---------- RAW DATA ----------

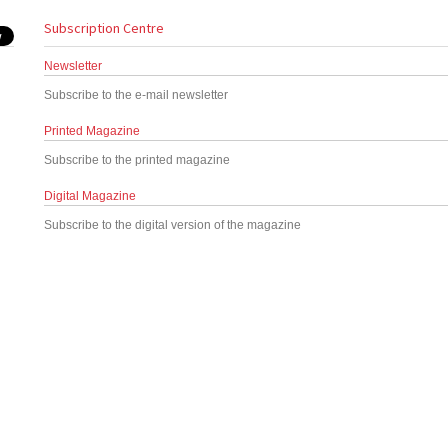
Subscription Centre
Newsletter
Subscribe to the e-mail newsletter
Printed Magazine
Subscribe to the printed magazine
Digital Magazine
Subscribe to the digital version of the magazine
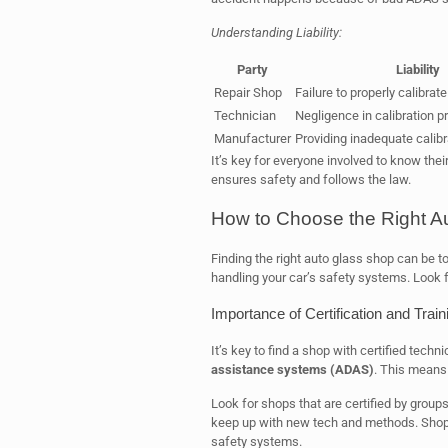
Understanding Liability:
Party
Liability
Repair Shop
Failure to properly calibra
Technician
Negligence in calibration 
Manufacturer
Providing inadequate calib
It’s key for everyone involved to know thei
ensures safety and follows the law.
How to Choose the Right A
Finding the right auto glass shop can be t
handling your car’s safety systems. Look 
Importance of Certification and Train
It’s key to find a shop with certified techn
assistance systems (ADAS)
. This means 
Look for shops that are certified by group
keep up with new tech and methods. Shops 
safety systems.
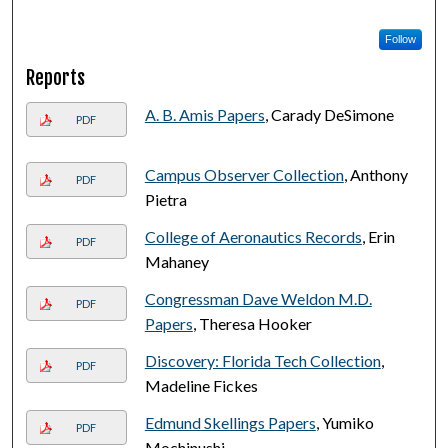
Follow
Reports
A. B. Amis Papers
, Carady DeSimone
PDF
Campus Observer Collection
, Anthony
PDF
Pietra
College of Aeronautics Records
, Erin
PDF
Mahaney
Congressman Dave Weldon M.D.
PDF
Papers
, Theresa Hooker
Discovery: Florida Tech Collection
,
PDF
Madeline Fickes
Edmund Skellings Papers
, Yumiko
PDF
Mochinushi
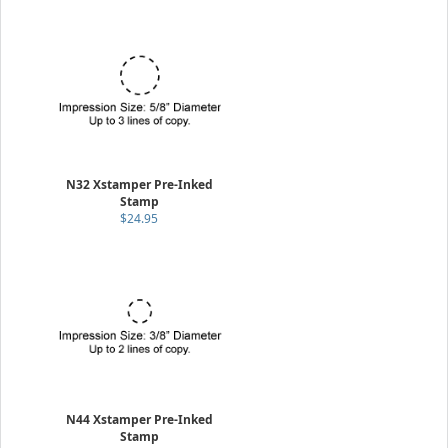
N32 Xstamper Pre-Inked
Stamp
$24.95
N44 Xstamper Pre-Inked
Stamp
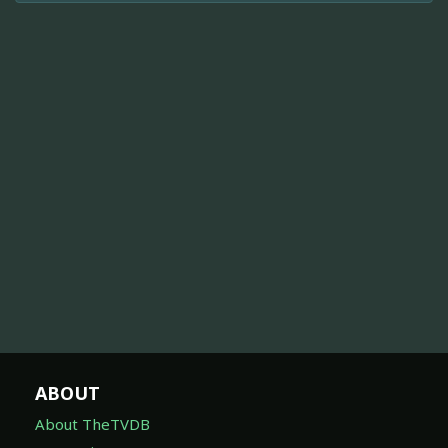
ABOUT
About TheTVDB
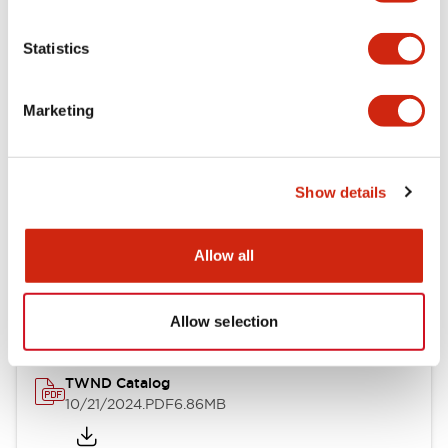
Electrical Specifications
Statistics
Mechanical Specifications
Marketing
Other Specifications
Show details
Documents and Files
Allow all
Catalogs & Brochures
CAD Files
Approvals And Standard
Allow selection
TWND Catalog
10/21/2024
.PDF
6.86MB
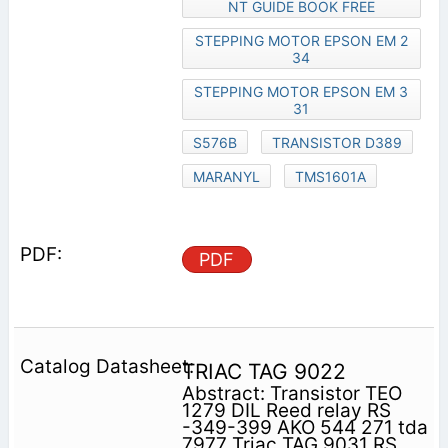
NT GUIDE BOOK FREE
STEPPING MOTOR EPSON EM 2
34
STEPPING MOTOR EPSON EM 3
31
S576B
TRANSISTOR D389
MARANYL
TMS1601A
PDF
TRIAC TAG 9022
Abstract: Transistor TEO
1279 DIL Reed relay RS
-349-399 AKO 544 271 tda
7977 Triac TAG 9031 RS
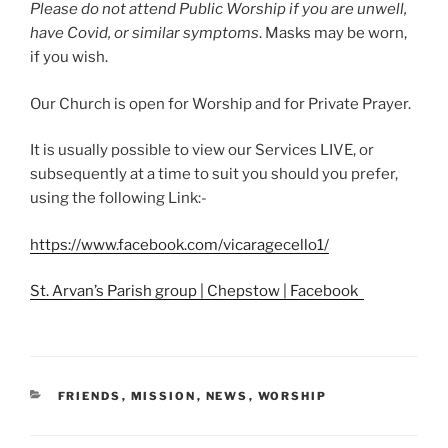
Please do not attend Public Worship if you are unwell,
have Covid, or similar symptoms
. Masks may be worn,
if you wish.
Our Church is open for Worship and for Private Prayer.
It is usually possible to view our Services LIVE, or
subsequently at a time to suit you should you prefer,
using the following Link:-
https://www.facebook.com/vicaragecello1/
St. Arvan’s Parish group | Chepstow | Facebook
CATEGORIES
FRIENDS
,
MISSION
,
NEWS
,
WORSHIP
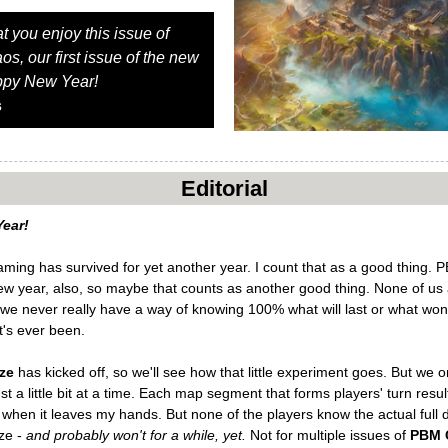
at you enjoy this issue of
, our first issue of the new
ppy New Year!
s
Editorial
ear!
ing has survived for yet another year. I count that as a good thing.
new year, also, so maybe that counts as another good thing. None of us
we never really have a way of knowing 100% what will last or what won't
t's ever been.
ze
has kicked off, so we'll see how that little experiment goes. But we o
st a little bit at a time. Each map segment that forms players' turn resu
e, when it leaves my hands. But none of the players know the actual full
ze -
and probably won't for a while, yet.
Not for multiple issues of
PBM 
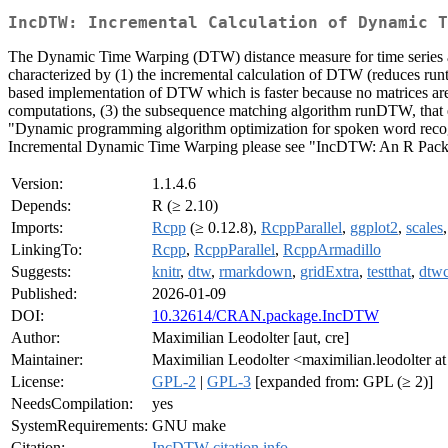
IncDTW: Incremental Calculation of Dynamic T
The Dynamic Time Warping (DTW) distance measure for time series allow
characterized by (1) the incremental calculation of DTW (reduces runti
based implementation of DTW which is faster because no matrices are a
computations, (3) the subsequence matching algorithm runDTW, that eff
"Dynamic programming algorithm optimization for spoken word reco
Incremental Dynamic Time Warping please see "IncDTW: An R Packag
Version:
1.1.4.6
Depends:
R (≥ 2.10)
Imports:
Rcpp
(≥ 0.12.8),
RcppParallel
,
ggplot2
,
scales
LinkingTo:
Rcpp
,
RcppParallel
,
RcppArmadillo
Suggests:
knitr
,
dtw
,
rmarkdown
,
gridExtra
,
testthat
,
dtwc
Published:
2026-01-09
DOI:
10.32614/CRAN.package.IncDTW
Author:
Maximilian Leodolter [aut, cre]
Maintainer:
Maximilian Leodolter <maximilian.leodolter a
License:
GPL-2
|
GPL-3
[expanded from: GPL (≥ 2)]
NeedsCompilation:
yes
SystemRequirements:
GNU make
Citation:
IncDTW citation info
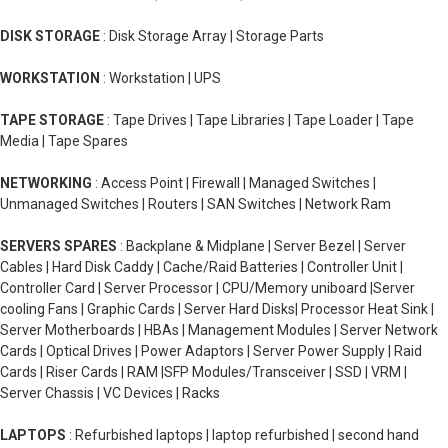
DISK STORAGE
: Disk Storage Array | Storage Parts
WORKSTATION
: Workstation | UPS
TAPE STORAGE
: Tape Drives | Tape Libraries | Tape Loader | Tape
Media | Tape Spares
NETWORKING
: Access Point | Firewall | Managed Switches |
Unmanaged Switches | Routers | SAN Switches | Network Ram
SERVERS SPARES
: Backplane & Midplane | Server Bezel | Server
Cables | Hard Disk Caddy | Cache/Raid Batteries | Controller Unit |
Controller Card | Server Processor | CPU/Memory uniboard |Server
cooling Fans | Graphic Cards | Server Hard Disks| Processor Heat Sink |
Server Motherboards | HBAs | Management Modules | Server Network
Cards | Optical Drives | Power Adaptors | Server Power Supply | Raid
Cards | Riser Cards | RAM |SFP Modules/Transceiver | SSD | VRM |
Server Chassis | VC Devices | Racks
LAPTOPS
: Refurbished laptops | laptop refurbished | second hand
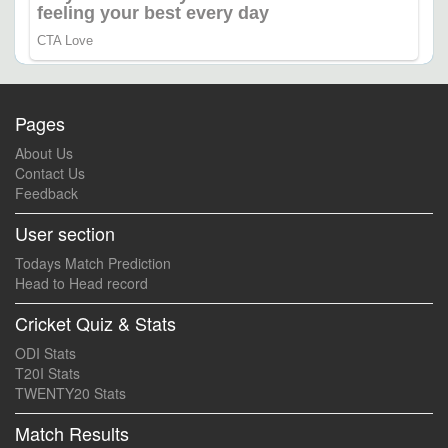
Pages
About Us
Contact Us
Feedback
User section
Todays Match Prediction
Head to Head record
Cricket Quiz & Stats
ODI Stats
T20I Stats
TWENTY20 Stats
Match Results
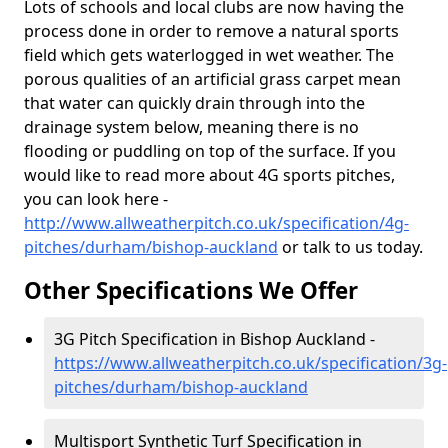
Lots of schools and local clubs are now having the
process done in order to remove a natural sports
field which gets waterlogged in wet weather. The
porous qualities of an artificial grass carpet mean
that water can quickly drain through into the
drainage system below, meaning there is no
flooding or puddling on top of the surface. If you
would like to read more about 4G sports pitches,
you can look here -
http://www.allweatherpitch.co.uk/specification/4g-
pitches/durham/bishop-auckland
or talk to us today.
Other Specifications We Offer
3G Pitch Specification in Bishop Auckland -
https://www.allweatherpitch.co.uk/specification/3g-
pitches/durham/bishop-auckland
Multisport Synthetic Turf Specification in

----------

# DIRECTIONS FOR THIS TASK
Excluding the images, copy all of the material above verbatim.

# WRITTEN ANSWER
Subscription Centre
Newsletter
Subscribe to the e-mail newsletter
Printed Magazine
Subscribe to the printed magazine
Digital Magazine
Subscribe to the digital version of the magazine
Understanding Liability:
Party
Liability
Repair Shop
Failure to properly calibra
Technician
Negligence in calibration 
Manufacturer
Providing inadequate calib
It’s key for everyone involved to know thei
ensures safety and follows the law.
How to Choose the Right A
Finding the right auto glass shop can be t
handling your car’s safety systems. Look 
Importance of Certification and Train
It’s key to find a shop with certified techn
assistance systems (ADAS)
. This means 
Look for shops that are certified by group
keep up with new tech and methods. Shops 
safety systems.
Follow
Reports
A. B. Amis Papers
, Carady DeSimone
PDF
Campus Observer Collection
, Anthony
PDF
Pietra
College of Aeronautics Records
, Erin
PDF
Mahaney
Congressman Dave Weldon M.D.
PDF
Papers
, Theresa Hooker
Discovery: Florida Tech Collection
,
PDF
Madeline Fickes
Edmund Skellings Papers
, Yumiko
PDF
Mochinushi
N32 Xstamper Pre-Inked
Stamp
$24.95
N44 Xstamper Pre-Inked
Stamp
ABOUT
About TheTVDB
Electrical Specifications
Statistics
Mechanical Specifications
Marketing
Other Specifications
Show details
Documents and Files
Allow all
Catalogs & Brochures
CAD Files
Approvals And Standard
Allow selection
TWND Catalog
10/21/2024
.PDF
6.86MB
NT GUIDE BOOK FREE
STEPPING MOTOR EPSON EM 2
34
STEPPING MOTOR EPSON EM 3
31
S576B
TRANSISTOR D389
MARANYL
TMS1601A
PDF
TRIAC TAG 9022
Abstract: Transistor TEO
1279 DIL Reed relay RS
-349-399 AKO 544 271 tda
7977 Triac TAG 9031 RS
Please do not attend Public Worship if you are unwell,
have Covid, or similar symptoms
. Masks may be worn,
if you wish.
Our Church is open for Worship and for Private Prayer.
It is usually possible to view our Services LIVE, or
subsequently at a time to suit you should you prefer,
using the following Link:-
https://www.facebook.com/vicaragecello1/
St. Arvan’s Parish group | Chepstow | Facebook
CATEGORIES
FRIENDS
,
MISSION
,
NEWS
,
WORSHIP
at you enjoy this issue of
, our first issue of the new
ppy New Year!
s
Editorial
ear!
ing has survived for yet another year. I count that as a good thing.
new year, also, so maybe that counts as another good thing. None of us
we never really have a way of knowing 100% what will last or what won't
t's ever been.
ze
has kicked off, so we'll see how that little experiment goes. But we o
st a little bit at a time. Each map segment that forms players' turn resu
e, when it leaves my hands. But none of the players know the actual full
ze -
and probably won't for a while, yet.
Not for multiple issues of
PBM 
IncDTW: Incremental Calculation of Dynamic T
The Dynamic Time Warping (DTW) distance measure for time series allow
characterized by (1) the incremental calculation of DTW (reduces runti
based implementation of DTW which is faster because no matrices are a
computations, (3) the subsequence matching algorithm runDTW, that eff
"Dynamic programming algorithm optimization for spoken word reco
Incremental Dynamic Time Warping please see "IncDTW: An R Packag
Version:
1.1.4.6
Depends:
R (≥ 2.10)
Imports:
Rcpp
(≥ 0.12.8),
RcppParallel
,
ggplot2
,
scales
LinkingTo:
Rcpp
,
RcppParallel
,
RcppArmadillo
Suggests:
knitr
,
dtw
,
rmarkdown
,
gridExtra
,
testthat
,
dtwc
Published:
2026-01-09
DOI:
10.32614/CRAN.package.IncDTW
Author:
Maximilian Leodolter [aut, cre]
Maintainer:
Maximilian Leodolter <maximilian.leodolter a
License:
GPL-2
|
GPL-3
[expanded from: GPL (≥ 2)]
NeedsCompilation:
yes
SystemRequirements:
GNU make
Citation:
IncDTW citation info
DISK STORAGE
: Disk Storage Array | Storage Parts
WORKSTATION
: Workstation | UPS
TAPE STORAGE
: Tape Drives | Tape Libraries | Tape Loader | Tape
Media | Tape Spares
NETWORKING
: Access Point | Firewall | Managed Switches |
Unmanaged Switches | Routers | SAN Switches | Network Ram
SERVERS SPARES
: Backplane & Midplane | Server Bezel | Server
Cables | Hard Disk Caddy | Cache/Raid Batteries | Controller Unit |
Controller Card | Server Processor | CPU/Memory uniboard |Server
cooling Fans | Graphic Cards | Server Hard Disks| Processor Heat Sink |
Server Motherboards | HBAs | Management Modules | Server Network
Cards | Optical Drives | Power Adaptors | Server Power Supply | Raid
Cards | Riser Cards | RAM |SFP Modules/Transceiver | SSD | VRM |
Server Chassis | VC Devices | Racks
LAPTOPS
: Refurbished laptops | laptop refurbished | second hand
Pages
About Us
Contact Us
Feedback
User section
Todays Match Prediction
Head to Head record
Cricket Quiz & Stats
ODI Stats
T20I Stats
TWENTY20 Stats
Match Results
Lots of schools and local clubs are now having the
process done in order to remove a natural sports
field which gets waterlogged in wet weather. The
porous qualities of an artificial grass carpet mean
that water can quickly drain through into the
drainage system below, meaning there is no
flooding or puddling on top of the surface. If you
would like to read more about 4G sports pitches,
you can look here -
http://www.allweatherpitch.co.uk/specification/4g-
pitches/durham/bishop-auckland
or talk to us today.
Other Specifications We Offer
3G Pitch Specification in Bishop Auckland -
https://www.allweatherpitch.co.uk/specification/3g-
pitches/durham/bishop-auckland
Multisport Synthetic Turf Specification in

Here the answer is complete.